#### TEXTO ESCOLHIDO:

O procedimento disciplinar contra Rangel fez uso de prova que foi recolhida na Operação Lex, sob a direção da procuradora Maria José Morgado, e dedicou especial atenção à inusitada participação de Fátima Galante na elaboração de acórdãos de processos distribuídos ao marido, em fase de recurso.
No acórdão da semana passada que chumbou o recurso de Rangel sobre a sua demissão, o Supremo começa por explicar que Fátima Galante procedia à "correção" e "redação final" dos acórdãos do marido. Quando estavam concluídos, ela remetia-os para Rangel, enviava-os para o economato da Relação de Lisboa ou deixava-os, impressos, em lugares combinados, acrescenta o STJ, identificando cada um dos 268 processos.
"Quanto pagas?"
Rangel e Galante são casados, mas não partilharão casa há anos. Sem abordar esta questão, o STJ reproduz inúmeros emails trocados entre ambos para tratar de aspetos práticos da colaboração, por vezes com algum humor. "A papinha toda, hein?!", escreveu Fátima Falante, em email de 2016 referente a mais um pedido de Rangel. Noutro caso, não se percebe se com ou sem ironia, pergunta-lhe: "Quanto pagas?".
Alguns dos emails indicam que Galante tanto refletia e assumia posição própria sobre o sentido dos acórdãos, como recebia instruções de Rangel, para condenar ou não. "É para dar razão ao arguido no que concerne ao pedido civil", ordenou ele num email.
Para o Conselho Superior da Magistratura, que condenou Rangel à demissão e Galante a aposentação compulsiva, a colaboração entre estes violou o princípio de que "o recurso é estudado e decidido pelo juiz a que foi distribuído, com a colaboração do juiz-adjunto e do presidente da secção". Além disso, implicou que a juíza soubesse informação de processos-crime sujeita a sigilo profissional e até a segredo de justiça, acrescentou.

#### TAREFAS A REALIZAR:
**1.** Diz se cada afirmação está de acordo com o texto sobre o processo disciplinar contra Rangel, respondendo sim ou não e citando as palavras do texto que o decidem: (a) Fátima Galante fazia a redação final dos acórdãos do marido; (b) Rangel e Galante vivem na mesma casa; (c) o Conselho Superior da Magistratura condenou Galante à demissão.
**2.** Escreve a parte seguinte do texto sobre o processo disciplinar contra Rangel, a partir do ponto em que termina.
Os itens não têm nada a ver com o texto sobre o processo disciplinar contra Rangel.

#### REGISTOS DE DADOS:
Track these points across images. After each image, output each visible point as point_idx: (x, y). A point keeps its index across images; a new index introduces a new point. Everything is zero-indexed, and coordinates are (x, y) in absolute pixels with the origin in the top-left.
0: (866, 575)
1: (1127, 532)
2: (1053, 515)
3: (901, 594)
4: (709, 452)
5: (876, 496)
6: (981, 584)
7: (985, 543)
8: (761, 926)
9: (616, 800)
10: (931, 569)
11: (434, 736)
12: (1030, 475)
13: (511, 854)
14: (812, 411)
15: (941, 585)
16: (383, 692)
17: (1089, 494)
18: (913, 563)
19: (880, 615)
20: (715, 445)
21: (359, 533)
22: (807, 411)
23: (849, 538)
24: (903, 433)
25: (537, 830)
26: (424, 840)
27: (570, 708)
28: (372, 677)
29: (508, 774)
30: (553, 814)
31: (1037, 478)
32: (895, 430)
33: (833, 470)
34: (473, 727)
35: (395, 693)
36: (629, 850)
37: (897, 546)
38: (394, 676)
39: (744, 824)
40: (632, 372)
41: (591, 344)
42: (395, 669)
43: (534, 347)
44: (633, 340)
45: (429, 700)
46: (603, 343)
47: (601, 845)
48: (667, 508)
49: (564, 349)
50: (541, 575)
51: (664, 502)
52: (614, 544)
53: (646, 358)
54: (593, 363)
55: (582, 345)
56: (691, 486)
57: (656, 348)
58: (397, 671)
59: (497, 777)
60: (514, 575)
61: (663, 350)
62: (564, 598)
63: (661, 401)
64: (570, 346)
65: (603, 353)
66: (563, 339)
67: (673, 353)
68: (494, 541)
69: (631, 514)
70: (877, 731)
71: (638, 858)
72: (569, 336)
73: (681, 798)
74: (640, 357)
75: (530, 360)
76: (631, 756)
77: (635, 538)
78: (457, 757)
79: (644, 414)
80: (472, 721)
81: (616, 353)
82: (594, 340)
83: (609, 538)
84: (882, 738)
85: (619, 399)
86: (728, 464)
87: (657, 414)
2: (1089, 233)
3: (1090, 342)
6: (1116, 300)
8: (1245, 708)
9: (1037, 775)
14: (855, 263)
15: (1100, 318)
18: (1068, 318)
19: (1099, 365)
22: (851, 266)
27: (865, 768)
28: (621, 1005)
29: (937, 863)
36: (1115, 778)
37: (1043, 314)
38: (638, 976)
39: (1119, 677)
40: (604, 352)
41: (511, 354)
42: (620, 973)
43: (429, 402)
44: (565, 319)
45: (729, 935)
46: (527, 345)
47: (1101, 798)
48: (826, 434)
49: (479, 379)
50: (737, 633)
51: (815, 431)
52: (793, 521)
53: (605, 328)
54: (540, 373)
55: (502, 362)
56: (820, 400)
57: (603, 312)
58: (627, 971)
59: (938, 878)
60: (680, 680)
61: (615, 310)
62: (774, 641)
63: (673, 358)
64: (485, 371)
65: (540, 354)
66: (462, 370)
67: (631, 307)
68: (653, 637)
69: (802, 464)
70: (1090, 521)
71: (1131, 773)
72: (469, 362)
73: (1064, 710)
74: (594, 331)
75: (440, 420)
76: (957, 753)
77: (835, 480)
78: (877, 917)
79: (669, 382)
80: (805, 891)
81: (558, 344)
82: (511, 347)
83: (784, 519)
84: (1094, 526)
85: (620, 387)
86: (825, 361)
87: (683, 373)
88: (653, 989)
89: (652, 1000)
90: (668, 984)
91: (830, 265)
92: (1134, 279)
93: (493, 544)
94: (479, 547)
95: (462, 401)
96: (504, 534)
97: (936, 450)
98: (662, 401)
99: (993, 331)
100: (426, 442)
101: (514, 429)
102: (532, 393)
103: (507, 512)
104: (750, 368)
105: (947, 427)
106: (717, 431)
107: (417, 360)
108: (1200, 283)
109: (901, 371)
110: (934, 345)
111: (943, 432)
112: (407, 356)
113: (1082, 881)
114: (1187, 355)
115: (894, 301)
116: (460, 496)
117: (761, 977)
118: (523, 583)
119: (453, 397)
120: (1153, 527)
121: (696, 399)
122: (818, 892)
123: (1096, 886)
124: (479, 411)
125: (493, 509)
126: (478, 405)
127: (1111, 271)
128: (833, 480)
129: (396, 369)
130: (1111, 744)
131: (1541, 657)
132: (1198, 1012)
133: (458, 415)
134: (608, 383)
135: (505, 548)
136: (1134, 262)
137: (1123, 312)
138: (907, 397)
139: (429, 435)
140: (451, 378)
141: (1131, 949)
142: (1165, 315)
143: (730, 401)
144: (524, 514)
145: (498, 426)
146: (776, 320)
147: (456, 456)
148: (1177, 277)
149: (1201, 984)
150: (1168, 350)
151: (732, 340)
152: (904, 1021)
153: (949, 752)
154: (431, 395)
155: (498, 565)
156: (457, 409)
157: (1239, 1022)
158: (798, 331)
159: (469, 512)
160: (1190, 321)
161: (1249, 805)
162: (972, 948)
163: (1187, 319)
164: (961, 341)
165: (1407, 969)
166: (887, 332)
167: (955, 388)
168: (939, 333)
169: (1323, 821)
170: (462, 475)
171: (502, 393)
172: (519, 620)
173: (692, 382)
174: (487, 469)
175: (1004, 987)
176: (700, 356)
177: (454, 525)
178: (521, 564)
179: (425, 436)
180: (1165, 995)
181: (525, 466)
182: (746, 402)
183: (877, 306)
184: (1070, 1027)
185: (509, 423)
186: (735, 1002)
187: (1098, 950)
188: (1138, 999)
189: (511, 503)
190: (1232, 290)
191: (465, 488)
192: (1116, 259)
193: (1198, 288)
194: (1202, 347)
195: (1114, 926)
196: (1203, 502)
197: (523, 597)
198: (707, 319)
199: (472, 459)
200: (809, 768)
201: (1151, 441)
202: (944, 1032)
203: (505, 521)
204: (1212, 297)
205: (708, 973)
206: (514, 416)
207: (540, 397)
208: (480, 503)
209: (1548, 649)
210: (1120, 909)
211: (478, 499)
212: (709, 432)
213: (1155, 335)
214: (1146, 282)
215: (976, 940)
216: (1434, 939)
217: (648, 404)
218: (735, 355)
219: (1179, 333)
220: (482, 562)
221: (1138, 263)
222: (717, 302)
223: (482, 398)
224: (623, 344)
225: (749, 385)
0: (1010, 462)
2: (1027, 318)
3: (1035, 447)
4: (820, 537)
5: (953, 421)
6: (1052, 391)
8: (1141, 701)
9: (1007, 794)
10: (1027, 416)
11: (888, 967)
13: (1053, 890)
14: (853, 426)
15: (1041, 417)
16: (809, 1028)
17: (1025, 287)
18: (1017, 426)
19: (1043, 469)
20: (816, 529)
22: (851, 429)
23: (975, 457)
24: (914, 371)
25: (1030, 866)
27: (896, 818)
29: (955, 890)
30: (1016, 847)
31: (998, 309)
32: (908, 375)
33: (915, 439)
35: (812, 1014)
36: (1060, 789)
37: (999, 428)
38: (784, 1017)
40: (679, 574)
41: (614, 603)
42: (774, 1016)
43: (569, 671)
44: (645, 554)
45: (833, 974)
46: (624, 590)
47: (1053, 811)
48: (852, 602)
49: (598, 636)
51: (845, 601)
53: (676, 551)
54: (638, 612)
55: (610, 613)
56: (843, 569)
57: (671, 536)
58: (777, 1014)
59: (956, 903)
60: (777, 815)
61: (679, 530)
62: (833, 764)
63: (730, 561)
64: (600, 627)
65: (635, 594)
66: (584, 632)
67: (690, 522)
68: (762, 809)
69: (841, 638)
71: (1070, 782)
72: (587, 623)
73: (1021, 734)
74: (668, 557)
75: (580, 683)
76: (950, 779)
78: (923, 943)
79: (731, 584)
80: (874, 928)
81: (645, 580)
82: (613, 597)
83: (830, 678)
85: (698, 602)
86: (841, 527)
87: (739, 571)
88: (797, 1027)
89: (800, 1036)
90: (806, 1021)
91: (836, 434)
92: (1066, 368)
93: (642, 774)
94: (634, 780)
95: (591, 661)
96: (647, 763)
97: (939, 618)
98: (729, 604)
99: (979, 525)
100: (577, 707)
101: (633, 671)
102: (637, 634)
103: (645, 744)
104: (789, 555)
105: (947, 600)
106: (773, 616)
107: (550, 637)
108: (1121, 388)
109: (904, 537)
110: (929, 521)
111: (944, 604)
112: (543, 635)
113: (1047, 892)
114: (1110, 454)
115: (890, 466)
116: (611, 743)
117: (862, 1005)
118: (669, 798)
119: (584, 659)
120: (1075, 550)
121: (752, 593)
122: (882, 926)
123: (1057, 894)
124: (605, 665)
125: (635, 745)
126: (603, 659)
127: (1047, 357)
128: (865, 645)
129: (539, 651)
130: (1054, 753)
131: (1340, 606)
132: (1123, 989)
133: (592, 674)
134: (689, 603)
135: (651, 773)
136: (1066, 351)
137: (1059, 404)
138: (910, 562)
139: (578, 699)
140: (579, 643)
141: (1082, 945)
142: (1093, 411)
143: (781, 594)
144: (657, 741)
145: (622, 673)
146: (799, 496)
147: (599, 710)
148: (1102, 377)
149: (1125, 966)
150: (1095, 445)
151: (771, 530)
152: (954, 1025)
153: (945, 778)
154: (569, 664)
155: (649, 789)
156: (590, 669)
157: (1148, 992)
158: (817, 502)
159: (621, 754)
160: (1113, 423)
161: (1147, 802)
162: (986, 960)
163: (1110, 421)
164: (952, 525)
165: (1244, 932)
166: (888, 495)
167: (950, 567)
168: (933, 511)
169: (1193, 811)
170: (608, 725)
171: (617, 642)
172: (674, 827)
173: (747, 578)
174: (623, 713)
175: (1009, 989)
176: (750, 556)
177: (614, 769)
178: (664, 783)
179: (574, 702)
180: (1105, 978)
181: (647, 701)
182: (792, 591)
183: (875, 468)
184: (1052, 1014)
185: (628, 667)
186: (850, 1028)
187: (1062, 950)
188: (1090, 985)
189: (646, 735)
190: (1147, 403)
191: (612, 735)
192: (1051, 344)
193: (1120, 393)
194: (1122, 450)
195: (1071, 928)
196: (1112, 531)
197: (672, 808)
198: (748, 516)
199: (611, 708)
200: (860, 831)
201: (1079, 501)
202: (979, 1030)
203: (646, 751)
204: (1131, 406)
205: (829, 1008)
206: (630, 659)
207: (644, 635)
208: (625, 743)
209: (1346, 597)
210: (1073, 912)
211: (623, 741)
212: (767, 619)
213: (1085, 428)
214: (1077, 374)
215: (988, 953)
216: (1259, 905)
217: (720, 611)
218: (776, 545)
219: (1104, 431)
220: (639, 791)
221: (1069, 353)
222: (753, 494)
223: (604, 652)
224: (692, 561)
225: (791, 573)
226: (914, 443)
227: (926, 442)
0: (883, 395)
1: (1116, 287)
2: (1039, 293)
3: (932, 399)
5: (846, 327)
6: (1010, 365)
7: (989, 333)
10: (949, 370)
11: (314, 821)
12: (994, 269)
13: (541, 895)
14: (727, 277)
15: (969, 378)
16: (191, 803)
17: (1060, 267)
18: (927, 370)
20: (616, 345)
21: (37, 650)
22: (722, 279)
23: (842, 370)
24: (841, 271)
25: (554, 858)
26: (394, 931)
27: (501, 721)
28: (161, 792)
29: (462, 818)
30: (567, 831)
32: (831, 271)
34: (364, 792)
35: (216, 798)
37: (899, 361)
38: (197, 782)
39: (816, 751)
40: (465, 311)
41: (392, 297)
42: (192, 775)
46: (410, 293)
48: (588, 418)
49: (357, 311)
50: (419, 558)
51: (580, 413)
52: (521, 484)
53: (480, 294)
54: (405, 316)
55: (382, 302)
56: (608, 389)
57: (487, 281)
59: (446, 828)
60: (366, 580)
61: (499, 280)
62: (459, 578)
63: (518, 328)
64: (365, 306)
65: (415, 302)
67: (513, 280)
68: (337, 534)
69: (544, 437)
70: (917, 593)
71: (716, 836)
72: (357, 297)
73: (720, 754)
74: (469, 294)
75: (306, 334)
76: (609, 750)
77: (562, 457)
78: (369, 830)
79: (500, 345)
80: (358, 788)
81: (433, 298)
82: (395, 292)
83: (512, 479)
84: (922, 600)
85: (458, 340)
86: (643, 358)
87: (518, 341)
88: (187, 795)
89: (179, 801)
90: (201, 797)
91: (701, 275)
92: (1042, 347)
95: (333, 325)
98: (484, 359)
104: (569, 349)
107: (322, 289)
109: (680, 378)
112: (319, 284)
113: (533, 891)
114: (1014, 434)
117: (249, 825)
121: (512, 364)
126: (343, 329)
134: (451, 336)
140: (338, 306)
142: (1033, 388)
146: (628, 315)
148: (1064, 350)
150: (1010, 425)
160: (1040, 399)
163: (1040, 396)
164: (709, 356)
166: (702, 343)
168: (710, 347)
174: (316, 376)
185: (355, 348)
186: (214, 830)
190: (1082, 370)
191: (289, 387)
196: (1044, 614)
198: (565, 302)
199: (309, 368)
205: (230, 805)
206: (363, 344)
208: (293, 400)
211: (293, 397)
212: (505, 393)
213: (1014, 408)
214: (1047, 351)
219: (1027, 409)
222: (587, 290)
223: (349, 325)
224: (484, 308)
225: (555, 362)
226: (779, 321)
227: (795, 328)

#### RESPOSTAS:
**1.**
(a) Sim: "Fátima Galante procedia à "correção" e "redação final" dos acórdãos do marido".
(b) Não: "não partilharão casa há anos".
(c) Não: "Galante a aposentação compulsiva".

**2.**
De resto, a censura daquele órgão disciplinar é agravada por a colaboração ser tida como parte de uma estratégia para atividades extra pagas de Rui Rangel que terão violado o dever de exclusividade dos juízes e, nalguns casos, indiciam crimes.
TRUQUE COM MULTAS
Três infrações
Um arguido da Operação Lex é suspeito de pedir a um advogado espanhol para lhe fornecer cópias de documentos de identificação de cidadãos extracomunitários, para as usar em processos por infrações ao Código da Estrada cometidas por Rui Rangel em Portugal.
Marrocos e Equador
O espanhol forneceu documentos de um marroquino. Mais tarde, recebeu outro pedido - "Preciso de um marroquino novo" -, mas enviou dados de um equatoriano. Rangel indicou à polícia que o marroquino e o equatoriano eram quem conduzia o seu carro em três ocasiões em que foi apanhado em infração, nomeadamente por excesso de velocidade.